Disclaimer to all: the following numbers are based on the western secular view of the cosmos. Not trying to get political or start anything. Just throwing numbers out there 'cause they're fascinating. If you don't like my numbers, bear in mind I live with the constant Ranch Fairy/Ashby FOC number threads.
Current best guess is that the universe is something like 14 billion years old. Earth we think is 4-5 billion. The eukaryotic revolution (all the critters we've been discussing) happened maybe 2ish billion years ago. Mammals enter the scene 180 million (notice the m now) years ago. Early humans showed up yesterday, or 2 million years ago. About 10,000 years ago (like, just a second ago) we started getting good at agriculture. In that time, we went from making up a very small percentage of terrestrial mammalian biomass to us and our wards compiling an estimated
96% of that mass today. Talk about sudden and disruptive. That's like opening your fridge to look for a ham sammich and when you close the door and look back at your home it's somehow been swarmed with roaches. All the prokaryotes are probably very unhappy with their rude new neighbors.

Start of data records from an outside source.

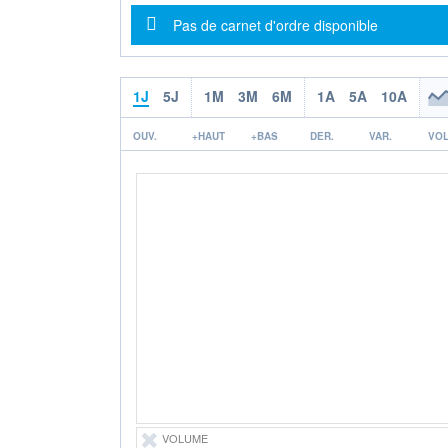
Message d'information
Pas de carnet d'ordre disponible
1J
5J
1M
3M
6M
1A
5A
10A
OUV.
+HAUT
+BAS
DER.
VAR.
VOL
VOLUME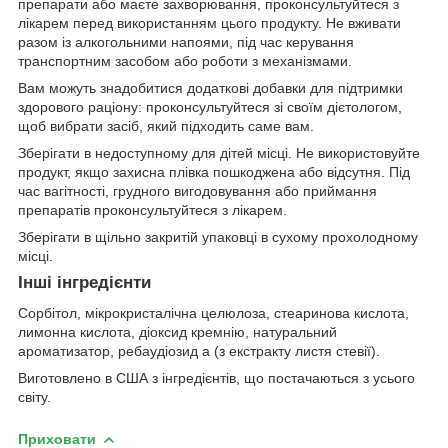
препарати або маєте захворювання, проконсультуйтеся з
лікарем перед використанням цього продукту. Не вживати
разом із алкогольними напоями, під час керування
транспортним засобом або роботи з механізмами.
Вам можуть знадобитися додаткові добавки для підтримки
здорового раціону: проконсультуйтеся зі своїм дієтологом,
щоб вибрати засіб, який підходить саме вам.
Зберігати в недоступному для дітей місці. Не використовуйте
продукт, якщо захисна плівка пошкоджена або відсутня. Під
час вагітності, грудного вигодовування або приймання
препаратів проконсультуйтеся з лікарем.
Зберігати в щільно закритій упаковці в сухому прохолодному
місці.
Інші інгредієнти
Сорбітол, мікрокристалічна целюлоза, стеаринова кислота,
лимонна кислота, діоксид кремнію, натуральний
ароматизатор, ребаудіозид а (з екстракту листя стевії).
Виготовлено в США з інгредієнтів, що постачаються з усього
світу.
Приховати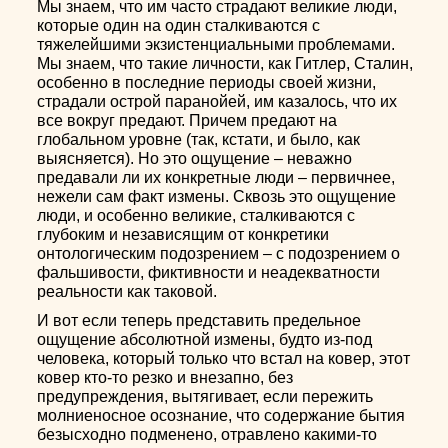
Мы знаем, что им часто страдают великие люди,
которые один на один сталкиваются с
тяжелейшими экзистенциальными проблемами.
Мы знаем, что такие личности, как Гитлер, Сталин,
особенно в последние периоды своей жизни,
страдали острой паранойей, им казалось, что их
все вокруг предают. Причем предают на
глобальном уровне (так, кстати, и было, как
выясняется). Но это ощущение – неважно
предавали ли их конкретные люди – первичнее,
нежели сам факт измены. Сквозь это ощущение
люди, и особенно великие, сталкиваются с
глубоким и независящим от конкретики
онтологическим подозрением – с подозрением о
фальшивости, фиктивности и неадекватности
реальности как таковой.
И вот если теперь представить предельное
ощущение абсолютной измены, будто из-под
человека, который только что встал на ковер, этот
ковер кто-то резко и внезапно, без
предупреждения, вытягивает, если пережить
молниеносное осознание, что содержание бытия
безысходно подменено, отравлено какими-то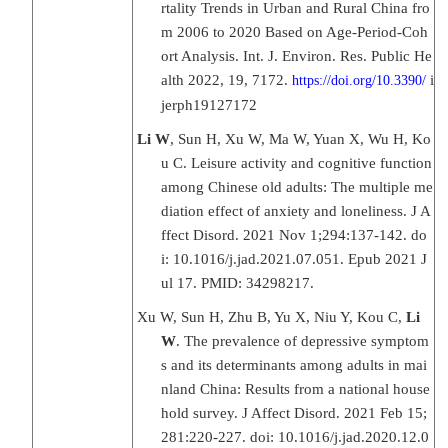
rtality Trends in Urban and Rural China fro
m 2006 to 2020 Based on Age-Period-Coh
ort Analysis. Int. J. Environ. Res. Public He
alth 2022, 19, 7172.
i
https://doi.org/10.3390/
jerph19127172
Li W
, Sun H, Xu W, Ma W, Yuan X, Wu H, Ko
u C. Leisure activity and cognitive function
among Chinese old adults: The multiple me
diation effect of anxiety and loneliness. J A
ffect Disord. 2021 Nov 1;294:137-142. do
i: 10.1016/j.jad.2021.07.051. Epub 2021 J
ul 17. PMID: 34298217.
Xu W, Sun H, Zhu B, Yu X, Niu Y, Kou C,
Li
W
. The prevalence of depressive symptom
s and its determinants among adults in mai
nland China: Results from a national house
hold survey. J Affect Disord. 2021 Feb 15;
281:220-227. doi: 10.1016/j.jad.2020.12.0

That being said, 96% sounds impressive until you realize that that 96% is like 2% of ALL the earth's biomass. Humans make up maybe 1% of all biomass today and a teeny, tiny, statistically irrelevant percentage of all biomass that has ever been.
When you look at it that way, our idea that we're going to wreck the planet is like the new hire at a decades-old company entering a number wrong in a spreadsheet on his first day and screaming about how he's brought financial ruin upon all the shareholders. It's cute. But you just never know...
If you can't tell, I think biology is fascinating. Unfortunately we're really bad at understanding it. Nobody on here gives 2 hoots about 98% of life because they either can't see it with the naked eye or it doesn't move around much. Then we very arbitrarily pick and choose from the remaining 2% (coyote bad, deer good) and try to shove a constantly evolving ecosystem into a static box. It's wild.